● **Texto fornecido**
O dia dos seringueiros começava às duas ou três da manhã, porque de madrugada o látex está mais fresco. Faziam-se os cortes de noite e deixava-se uma pequena tigelinha na árvore para recolher o leite. E ao final da manhã passava-se o látex para uma lata maior. Um trabalho duro, feito na escuridão e no meio de uma selva cheia de perigos. “Nunca fui mordido por cobra, mas conheci muita gente que morreu”, diz Jaime, que experimentou vários tipos de febres e doenças: “Acho que malária tive umas dez vezes.” À falta de médico, as ervas medicinais eram a solução: “A minha mãe era índia, sabia que ervas davam para curar a gente.”

A jornada de trabalho não terminava com a chegada da luz do dia. Era então hora de defumar a borracha, processo que tem de ser feito no mesmo dia da recolha. “Tem de defumar até às seis da tarde. Se não, começa a coalhar. Basta o calor da mão para tornar o látex sólido”, explica Jaime, enquanto faz uma demonstração, rodando um pau com borracha por cima de uma fogueira. Feita a defumação, a borracha assemelha-se a uma bola, que depois é valorizada conforme o peso. Um negócio com muitas nuances, porque, do lado de quem vendia, havia quem tentasse incluir paus ou panos para inflacionar o peso. E, do lado comprador, fazia-se o oposto. “Quando se compra bola de borracha, desconta-se 10 ou 15%, porque ainda está molhada. Mas há quem desconte 40%. Eu fazia isso, porque meu patrão me mandava”, conta o guia Armando Dússan, um colombiano que também já trabalhou no comércio da borracha.

Jaime afinal é Manuel

Passeamos debaixo da sombra das seringueiras, árvores com três folhas. Jaime desfia memórias do tempo em que os seringueiros desviavam alguma borracha para o regatão, o mercado no rio, onde a trocavam por açúcar, bolacha ou roupas. “Quando eu comecei a me entender, as mulheres faziam uma fralda de pano. Não existia esse negócio de calcinha [cueca]”, diz Jaime, enquanto nos aproximamos de uma pequena construção de madeira em palafitas, apenas com uma parede. É a casa do seringueiro, simples e a alguns metros do chão. “O seringueiro dorme pouco. Deita-se às sete e acorda à uma da manhã. Nessas horas, o sono é muito pesado. Se a onça chegar, pega ele. Então ele dorme lá em cima e deita a escada abaixo. Se onça chegar, tem de pular e faz barulho”, explica Jaime.

O Museu do Seringal tem ainda uma igreja, com um altar dedicado a Nossa Senhora da Conceição, a padroeira de Manaus. Nas paredes, há papelinhos com pedidos à santa. O guia Armando Dússan explica que a maioria dos coronéis eram católicos, assim como muitos trabalhadores, especialmente os vindos do Nordeste: “Os nordestinos trouxeram as suas roupas, as suas comidas, as suas festas e sua religião.”

● **O que fazer**
Transcreva o trecho do texto sobre os seringueiros entre "A jornada de" e "comércio da borracha.", inclusive.

● **Registos fornecidos**

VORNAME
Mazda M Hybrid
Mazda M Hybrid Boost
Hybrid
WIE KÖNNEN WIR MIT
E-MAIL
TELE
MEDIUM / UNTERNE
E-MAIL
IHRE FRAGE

* * *

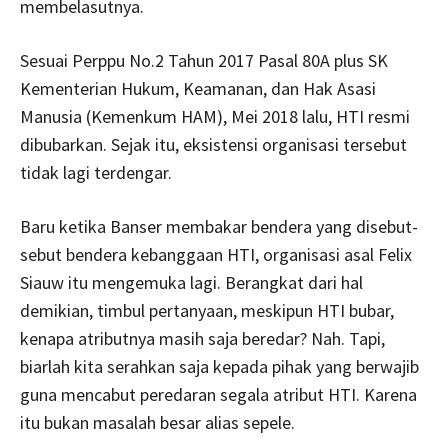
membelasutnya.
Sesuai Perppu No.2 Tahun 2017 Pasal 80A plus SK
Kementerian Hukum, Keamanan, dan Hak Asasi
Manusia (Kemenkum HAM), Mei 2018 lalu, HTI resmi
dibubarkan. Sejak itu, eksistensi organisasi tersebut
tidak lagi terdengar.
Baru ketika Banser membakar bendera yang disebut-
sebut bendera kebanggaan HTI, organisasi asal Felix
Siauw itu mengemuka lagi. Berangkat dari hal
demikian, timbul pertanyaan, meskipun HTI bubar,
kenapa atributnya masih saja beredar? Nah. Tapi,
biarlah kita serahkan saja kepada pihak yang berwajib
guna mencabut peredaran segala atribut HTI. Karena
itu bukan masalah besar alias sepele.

---

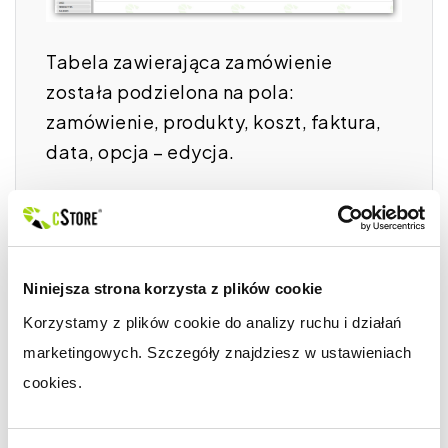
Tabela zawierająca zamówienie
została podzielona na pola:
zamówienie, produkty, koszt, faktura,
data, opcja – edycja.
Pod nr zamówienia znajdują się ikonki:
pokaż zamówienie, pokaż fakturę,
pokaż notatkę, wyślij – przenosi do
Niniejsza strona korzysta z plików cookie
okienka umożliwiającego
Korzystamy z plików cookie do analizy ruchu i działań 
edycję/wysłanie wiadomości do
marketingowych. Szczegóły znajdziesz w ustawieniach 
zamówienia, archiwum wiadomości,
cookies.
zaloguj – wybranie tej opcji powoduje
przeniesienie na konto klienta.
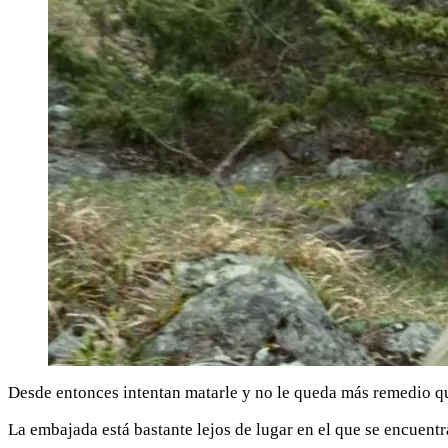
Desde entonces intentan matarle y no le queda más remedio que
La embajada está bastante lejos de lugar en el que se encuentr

● **Resposta**
A jornada de trabalho não terminava com a chegada da luz do dia. Era então hora de defumar a borracha, processo que tem de ser feito no mesmo dia da recolha. “Tem de defumar até às seis da tarde. Se não, começa a coalhar. Basta o calor da mão para tornar o látex sólido”, explica Jaime, enquanto faz uma demonstração, rodando um pau com borracha por cima de uma fogueira. Feita a defumação, a borracha assemelha-se a uma bola, que depois é valorizada conforme o peso. Um negócio com muitas nuances, porque, do lado de quem vendia, havia quem tentasse incluir paus ou panos para inflacionar o peso. E, do lado comprador, fazia-se o oposto. “Quando se compra bola de borracha, desconta-se 10 ou 15%, porque ainda está molhada. Mas há quem desconte 40%. Eu fazia isso, porque meu patrão me mandava”, conta o guia Armando Dússan, um colombiano que também já trabalhou no comércio da borracha.